1. Trocar for instrument access to body cavities in minimally invasive surgery, the trocar comprising: a body having a first access opening and at least one second access opening, each for inserting an instrument;a cannula arranged with a proximal end to the body and having a distal end suitable for insertion into body cavities in minimally invasive surgery, wherein the cannula has a substantially constant out of round cross-section along is length, wherein a channel in the cannula is connected to the first access opening to provide a first passageway for an instrument and to the second access opening to provide at least one second passageway separate from said first passageway; anda gas inlet arranged at the body and in fluid connection with the at least one passageway for inflating the body cavity with a gas, such as carbon dioxide gas.

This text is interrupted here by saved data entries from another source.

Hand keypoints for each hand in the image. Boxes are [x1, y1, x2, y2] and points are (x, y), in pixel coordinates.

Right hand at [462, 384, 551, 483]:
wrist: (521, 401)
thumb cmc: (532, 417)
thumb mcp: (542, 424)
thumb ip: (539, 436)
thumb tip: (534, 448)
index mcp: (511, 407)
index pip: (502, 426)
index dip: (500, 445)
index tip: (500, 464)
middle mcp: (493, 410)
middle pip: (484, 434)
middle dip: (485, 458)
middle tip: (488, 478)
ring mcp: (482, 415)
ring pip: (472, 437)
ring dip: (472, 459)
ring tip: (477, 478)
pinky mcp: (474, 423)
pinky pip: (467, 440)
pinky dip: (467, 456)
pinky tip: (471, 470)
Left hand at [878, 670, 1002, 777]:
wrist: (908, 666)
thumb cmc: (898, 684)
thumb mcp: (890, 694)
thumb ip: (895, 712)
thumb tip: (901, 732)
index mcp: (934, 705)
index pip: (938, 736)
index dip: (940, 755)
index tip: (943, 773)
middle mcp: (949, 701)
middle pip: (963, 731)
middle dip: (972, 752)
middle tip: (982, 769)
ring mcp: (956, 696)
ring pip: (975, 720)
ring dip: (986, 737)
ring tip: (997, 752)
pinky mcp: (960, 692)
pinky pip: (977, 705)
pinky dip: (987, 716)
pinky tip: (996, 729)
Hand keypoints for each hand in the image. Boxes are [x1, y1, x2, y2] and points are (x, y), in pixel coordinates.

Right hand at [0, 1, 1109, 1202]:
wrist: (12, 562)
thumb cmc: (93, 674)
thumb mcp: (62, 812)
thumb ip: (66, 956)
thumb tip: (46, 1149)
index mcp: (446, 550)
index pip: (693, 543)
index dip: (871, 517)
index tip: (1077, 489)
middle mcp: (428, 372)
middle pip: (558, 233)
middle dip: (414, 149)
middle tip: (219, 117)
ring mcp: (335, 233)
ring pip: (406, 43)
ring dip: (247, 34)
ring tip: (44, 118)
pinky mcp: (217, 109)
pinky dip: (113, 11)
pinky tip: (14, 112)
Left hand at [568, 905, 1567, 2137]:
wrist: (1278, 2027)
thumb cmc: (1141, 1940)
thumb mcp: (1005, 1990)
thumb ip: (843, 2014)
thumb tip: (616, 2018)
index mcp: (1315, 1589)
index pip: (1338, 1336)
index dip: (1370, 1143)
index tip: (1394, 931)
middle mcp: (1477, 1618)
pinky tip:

2. Trocar according to claim 1, wherein the cross-section of the cannula has a main axis and a minor axis perpendicular to the main axis and wherein the main dimension of the cross-section is different from the minor dimension of the cross-section.

3. Trocar according to claim 2, wherein the main dimension is at least two times the minor dimension.

4. Trocar according to claim 1, wherein the cannula has an ellipse-shaped or rectangular-shaped cross section.

5. Trocar according to claim 1, wherein the first and second passageways extend parallel to each other along at least a length of the distal part of the cannula.

6. Trocar according to claim 1, wherein the first and second access openings are at an angle with each other.

7. Trocar according to claim 1, comprising at least one longitudinal divider arranged in the channel of the cannula to provide the at least two separate passageways.

8. Trocar according to claim 1, wherein sealing means are arranged in the at least one passageway.

9. Trocar according to claim 1, wherein the gas inlet is in fluid connection with and ends in a proximal part of the passageway.

10. Trocar according to claim 1, wherein the cannula has a blunt distal end.

11. Trocar according to claim 1, wherein the passageways have an inner diameter of at least approximately 2.8 mm.